# Wall Mounted Desk



## dmoore210 (Nov 30, 2011)

I am looking to mount an ikea Galant Desk on the wall. It's a corner desk approx 5' x 6'. It is particle board with veneer. Looks like the desk might be around 70 pounds alone. I am looking to have a lot of musical equipment on the desk as well. Heavy speakers, computer, montior, receiver etc.

My question is, can I even do this? I found L brackets that supposedly hold up to 1000 pounds. I'd attach them to studs which are on 16" centers on two of the exterior walls of an apartment. Is this do-able or should I not look to put so much weight on these studs?


----------



## GeorgeC (Jul 30, 2008)

If you are only planning to have supports on the walls I would NOT. Even considering that you would have two walls, that is a lot on cantilever at the outside corner.

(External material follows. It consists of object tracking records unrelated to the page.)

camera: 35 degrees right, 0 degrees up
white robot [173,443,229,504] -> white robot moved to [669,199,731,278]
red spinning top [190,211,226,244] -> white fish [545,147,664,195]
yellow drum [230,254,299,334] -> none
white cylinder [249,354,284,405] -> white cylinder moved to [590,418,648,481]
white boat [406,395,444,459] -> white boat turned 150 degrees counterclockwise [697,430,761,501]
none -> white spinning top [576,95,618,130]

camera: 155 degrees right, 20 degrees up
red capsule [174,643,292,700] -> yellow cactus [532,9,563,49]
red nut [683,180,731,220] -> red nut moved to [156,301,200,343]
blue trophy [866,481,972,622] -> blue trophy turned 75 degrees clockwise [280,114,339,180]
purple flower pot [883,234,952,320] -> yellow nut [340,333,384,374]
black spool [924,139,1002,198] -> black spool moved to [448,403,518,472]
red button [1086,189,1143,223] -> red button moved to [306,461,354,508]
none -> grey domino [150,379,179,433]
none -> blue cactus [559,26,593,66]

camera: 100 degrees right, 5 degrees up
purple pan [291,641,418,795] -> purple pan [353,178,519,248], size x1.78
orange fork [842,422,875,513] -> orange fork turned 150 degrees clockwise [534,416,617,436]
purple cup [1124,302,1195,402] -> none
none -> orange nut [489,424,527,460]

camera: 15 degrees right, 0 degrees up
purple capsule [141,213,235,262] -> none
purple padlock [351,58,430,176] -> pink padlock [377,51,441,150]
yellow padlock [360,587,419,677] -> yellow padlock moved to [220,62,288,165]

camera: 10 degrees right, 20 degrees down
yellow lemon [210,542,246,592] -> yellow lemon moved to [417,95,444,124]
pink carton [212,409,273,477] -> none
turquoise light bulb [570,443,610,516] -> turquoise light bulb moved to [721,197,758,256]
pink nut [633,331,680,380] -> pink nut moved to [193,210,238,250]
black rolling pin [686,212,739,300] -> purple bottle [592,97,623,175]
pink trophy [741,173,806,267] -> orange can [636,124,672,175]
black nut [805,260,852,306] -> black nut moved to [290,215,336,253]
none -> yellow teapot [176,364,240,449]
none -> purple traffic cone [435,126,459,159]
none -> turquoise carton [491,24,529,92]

And if the material of the 5' by 6' only weighs 70 pounds it is too light to start with.

George


----------



## cabinetman (Jul 5, 2007)

dmoore210 said:


> I am looking to mount an ikea Galant Desk on the wall. It's a corner desk approx 5' x 6'. It is particle board with veneer. Looks like the desk might be around 70 pounds alone. I am looking to have a lot of musical equipment on the desk as well. Heavy speakers, computer, montior, receiver etc.
> 
> My question is, can I even do this? I found L brackets that supposedly hold up to 1000 pounds. I'd attach them to studs which are on 16" centers on two of the exterior walls of an apartment. Is this do-able or should I not look to put so much weight on these studs?


 







Exactly which desk is it? The site shows many types.













 







.


----------



## dmoore210 (Nov 30, 2011)

I am looking at purchasing this desk..
http://www.ikea.com/us/en/catalog/products/S39837490/

It appears the desk should weigh around 70-100 lbs without the legs.
The L brackets I would purchase would be the most sturdy I can find. That is - if anything is sturdy enough to begin with.


----------



## [email protected] (Dec 1, 2011)

Is there a reason why you can use the legs that come with it or do you just have the desk top?


----------



## [email protected] (Dec 1, 2011)

> Is there a reason why you can use the legs that come with it or do you just have the desk top?


Oops. I meant "can't" use the legs that come with it...


----------



## dmoore210 (Nov 30, 2011)

I can, I was just looking for a unique and modern design for my office with a wall mounted desk. 
Looking like it's not possible...


----------



## [email protected] (Dec 1, 2011)

What about something like this. Large knees should be able to carry the weight and the cable trough would keep the mess 'o wires up and out of sight.

Good Luck.


----------